Так, говоря о «Кабалле в дорогом переплете», Белый отождествляет каббалу (мистическое учение – см. ком-мент, к с. 172.) с конкретной книгой. Ошибается он и тогда, когда называет книгой Меркабу, которая является одним из основных символов оккультизма; согласно Библии, откуда этот образ был позаимствован, – это чудесный престол-колесница Яхве. На следующей странице повести приводится символическое изображение Меркабы, близкое к библейскому: «.…венец из роз, наверху которого была голова человека, внизу голова льва; с боков – головы орла и быка…» (Ср.: Книга Иезекииля, 1, 1 – 12).
Под «томами Захара» подразумевается «Зогар» («Книга сияния») – основополагающий текст каббалы, созданный на арамейском языке скорее всего Моисеем Леонским в конце XII в. в Испании и приписанный им упоминаемому ниже Симону Бен-Иохая (Симон бен Иохаи) – талмудистскому мудрецу II в. Составными частями «Зогара» являются встречающиеся далее в тексте трактаты «Сифра-Дезниута» и «Верный пастырь» (превращенный Белым в «Пастырь народов»).
К реально существующим сочинениям относятся «Sepher» (книга «Сефер Иецира», созданная до ХШ в., один из ранних каббалистических трактатов) и «Stromata» Климента Александрийского («Стромата» – «Лоскутный ковер», представляет собой энциклопедическое собрание записей, составленное христианским теологом Климентом Александрийским (ум. до 215 г.). Загадочными остаются «Тетрабиблион Птолемея» (ни у одного из исторических Птолемеев сочинения под таким названием не обнаружено) и «Baphometis revelata» («Откровение Бафомета»), приписанное некоему (не установленному нами) Гаммеру. Впрочем, название последней книги в какой-то степени проясняется в связи с упоминанием офитов (древняя гностическая секта в Средиземноморье, почитавшая змею как образ верховной Премудрости, передавшей первым людям истинное знание жизни) и темплиеров (тамплиеры-храмовники – рыцарский мистический орден, основанный в 1119 г. крестоносцами для борьбы с мусульманами в Палестине и упраздненный в 1312 г. папой Климентом V как еретический). Бафомет был главным идолом у тамплиеров, а в позднейшем оккультизме стал мистическим символом – астральным богом, олицетворяющим темные силы бытия. С Бафометом теософы отождествляли упоминаемых ниже Тифона (в греческой мифологии чудовищное существо со множеством драконьих голов, человеческим торсом и кольцами змей вместо ног, сын Земли-Геи и Тартара) и библейского «древнего змия». Одним из важных оккультных символов сделался и Титурелъ – герой неоконченного эпоса Вольфрама фон Эшенбаха, тесно связанного со сказаниями о рыцарях «Круглого стола» короля Артура и о священном Граале.

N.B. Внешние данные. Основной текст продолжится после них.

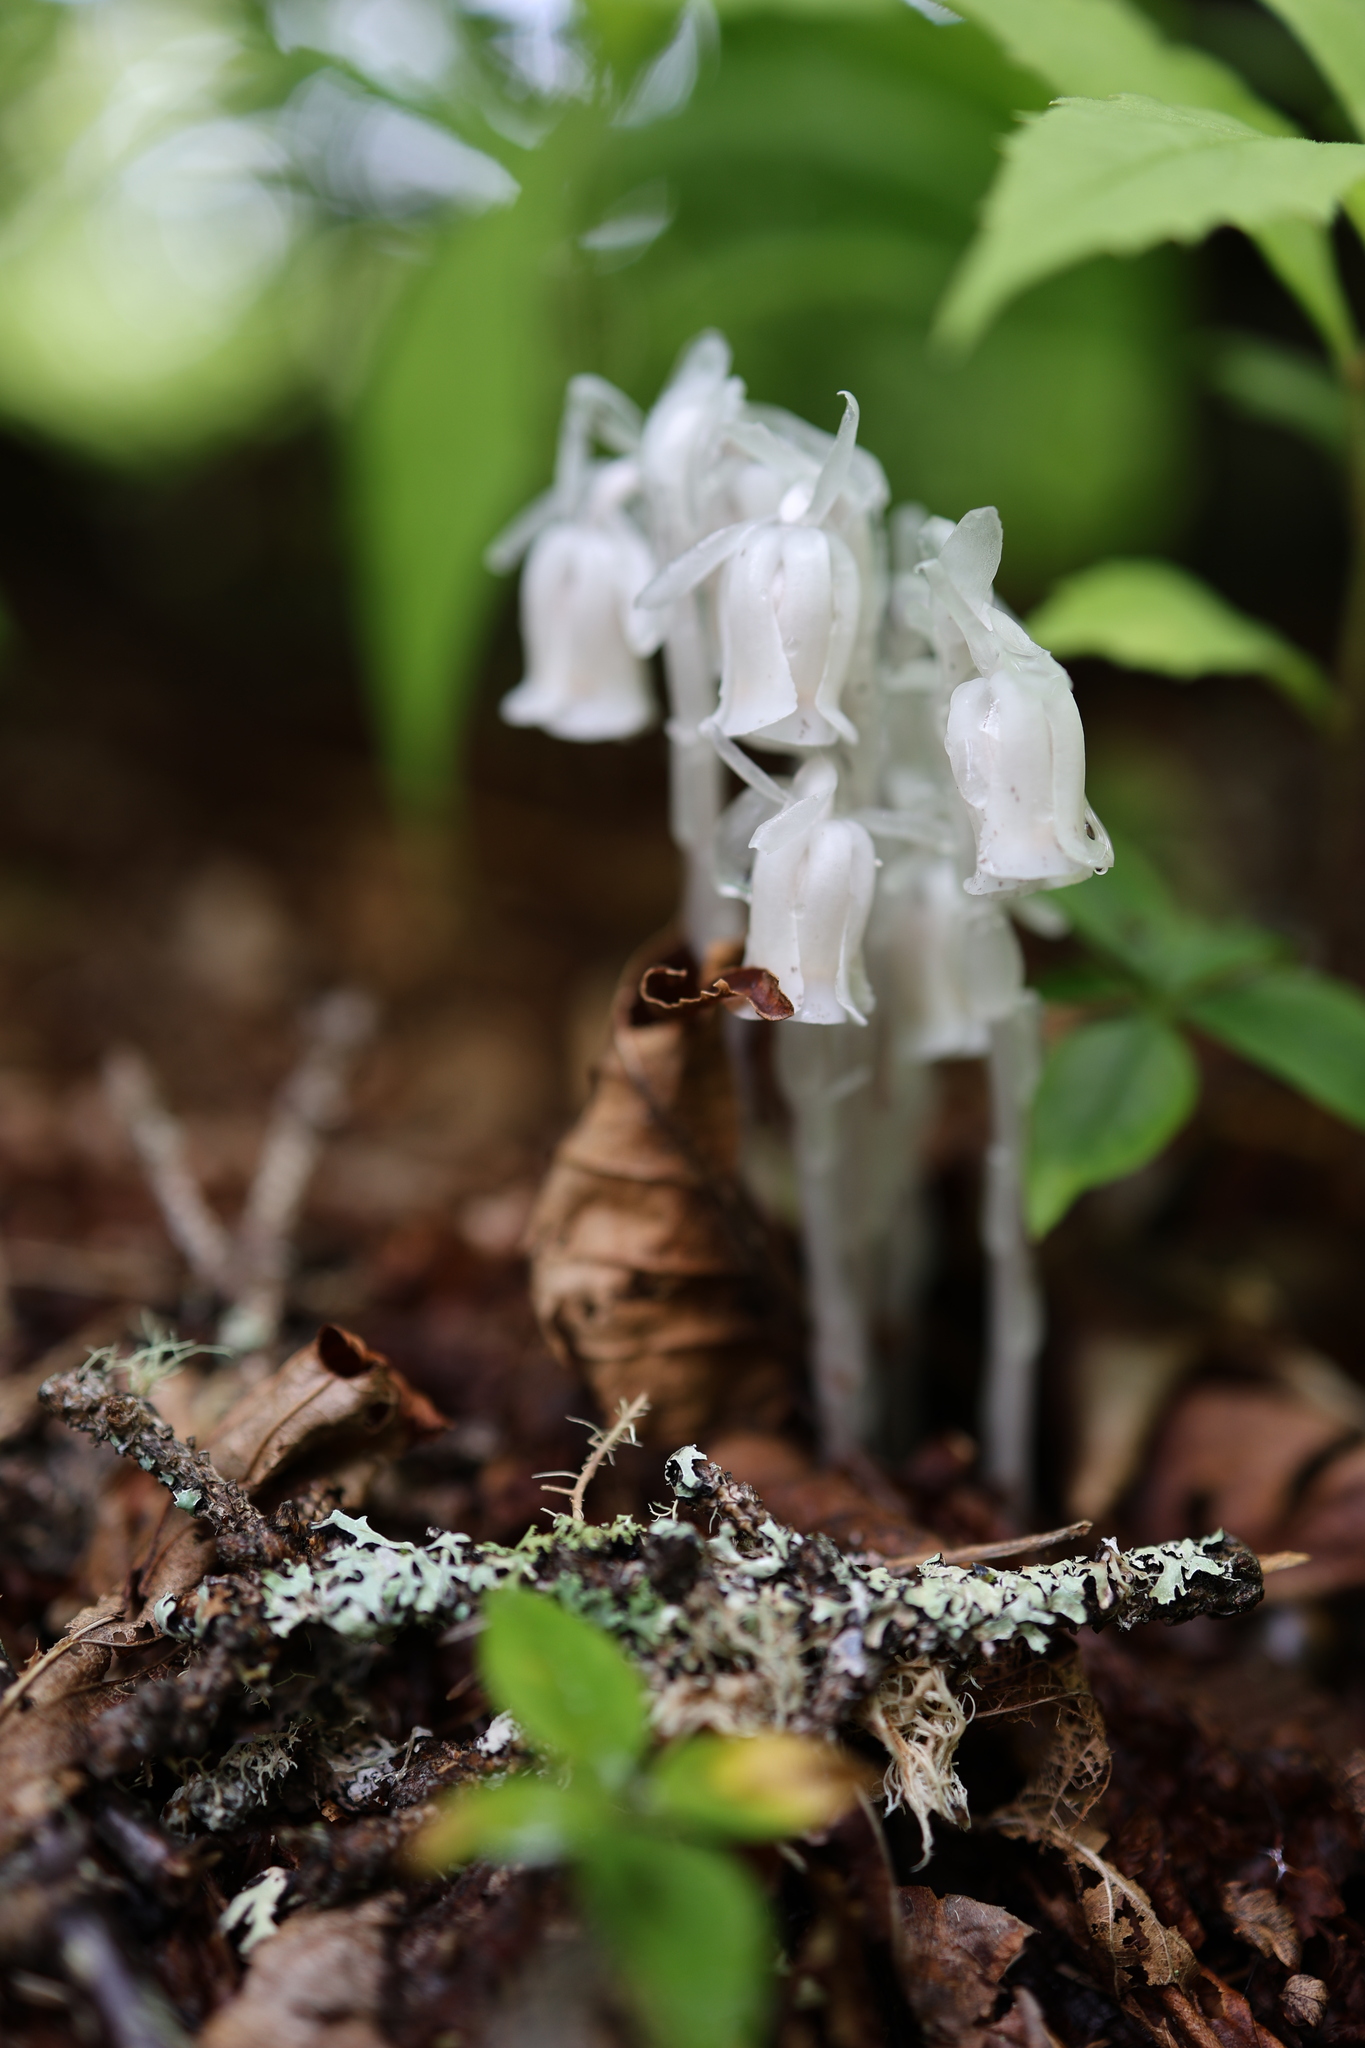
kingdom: Plantae
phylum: Tracheophyta
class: Magnoliopsida
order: Ericales
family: Ericaceae
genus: Monotropa
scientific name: Monotropa uniflora
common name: Convulsion root
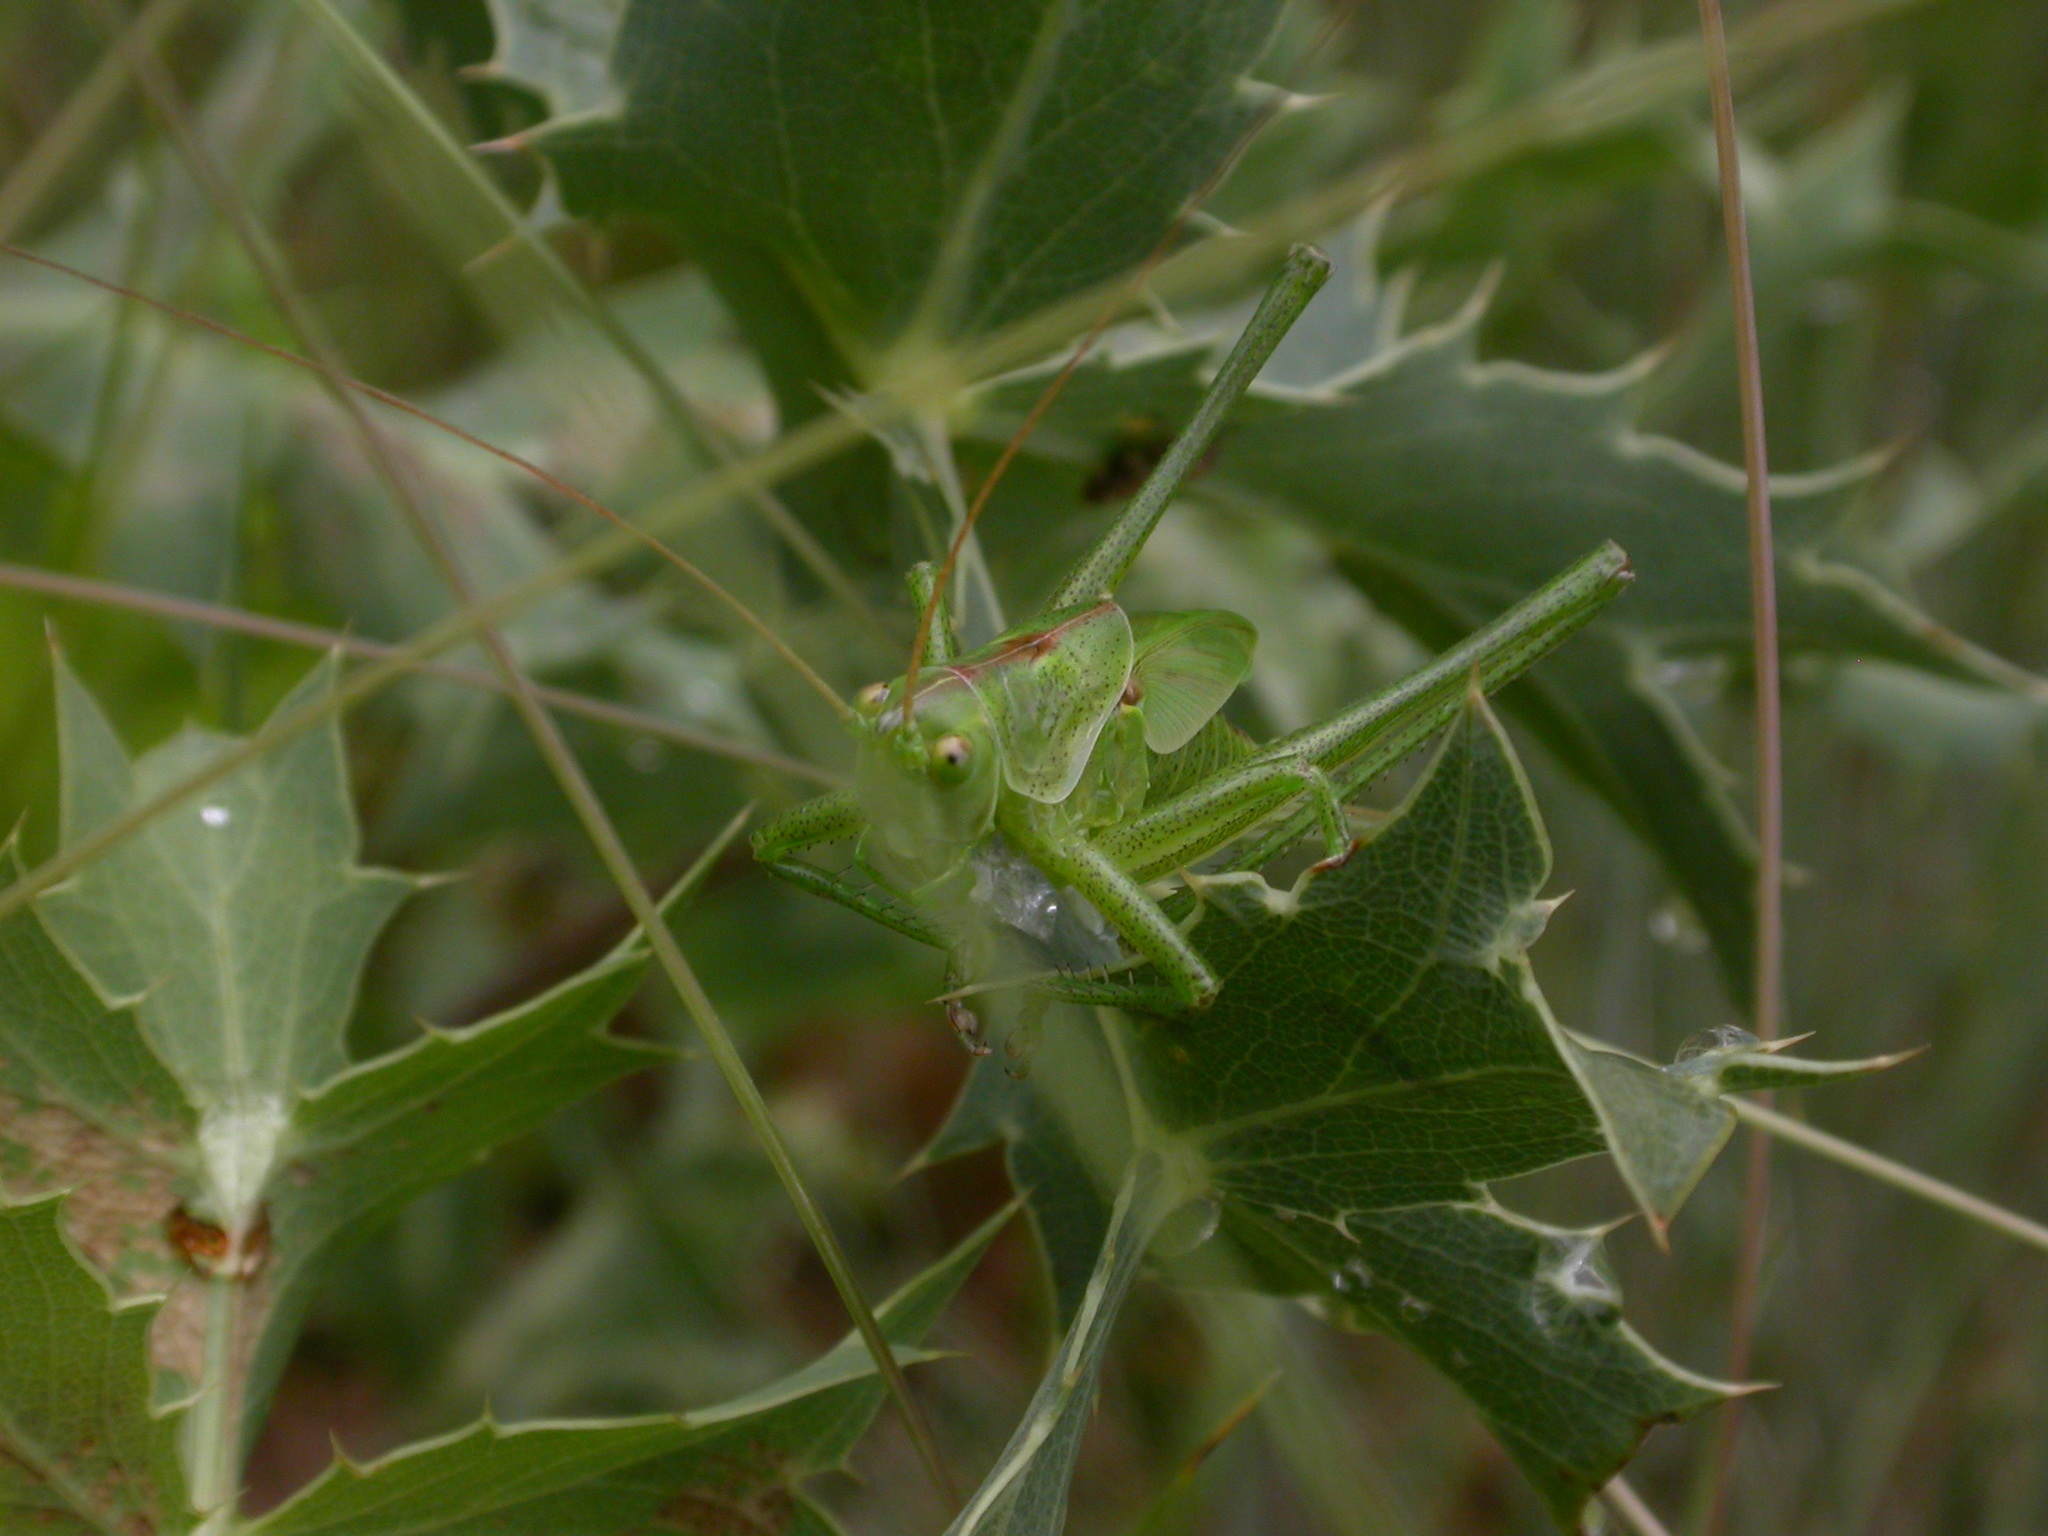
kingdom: Animalia
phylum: Arthropoda
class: Insecta
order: Orthoptera
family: Tettigoniidae
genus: Tettigonia
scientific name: Tettigonia viridissima
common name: Great green bush-cricket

Еще два приведенных Белым имени можно предположительно отождествить с реально-историческими. Lucius Firmieus – это, вероятно, Фирмик Матерн Юлиус – римский писатель IV в., выдающийся астролог своего времени. Под рабби Бен-Хаканеа, скорее всего, подразумевается рабби Иошуа бен Ханания – талмудистский мудрец конца I – начала II в.
Дарьяльский и Шмидт спорят об александризме – иудейско-александрийской философии I в. до н.э., которая первая стала проповедовать учение о возможности мистического преобразования мира и истолковывать Библию как мир символов и явилась основой для развития оккультизма. Упоминаемый здесь же Тот – египетский бог мудрости, счета и письма, в эллинистический период отождествляется с Гермесом Трисмегистом, легендарным основателем магии.
Герметическая (здесь: тайная, сокровенная, связанная с именем Гермеса Трисмегиста) символика в комнате Шмидта основана на буквах еврейского алфавита («таблица с священными гиероглифами»), каждой из которых в оккультизме соответствовали определенные цифровые значения и символические изображения. Так, «магическое тау» – это последняя буква еврейского алфавита, важнейший мистический символ. Чуть ниже о ней говорится: «Венец магов – Т – 400».
Столь же характерной приметой оккультизма являются мистически истолкованные геометрические фигуры и эмблемы. В тексте мы встречаемся и с шестиконечной (Соломоновой) звездой, и с пентаграммой (пятиконечной магической звездой), и со свастикой (здесь: магический знак, пришедший из архаической индоевропейской символики; обозначение начала, света и щедрости).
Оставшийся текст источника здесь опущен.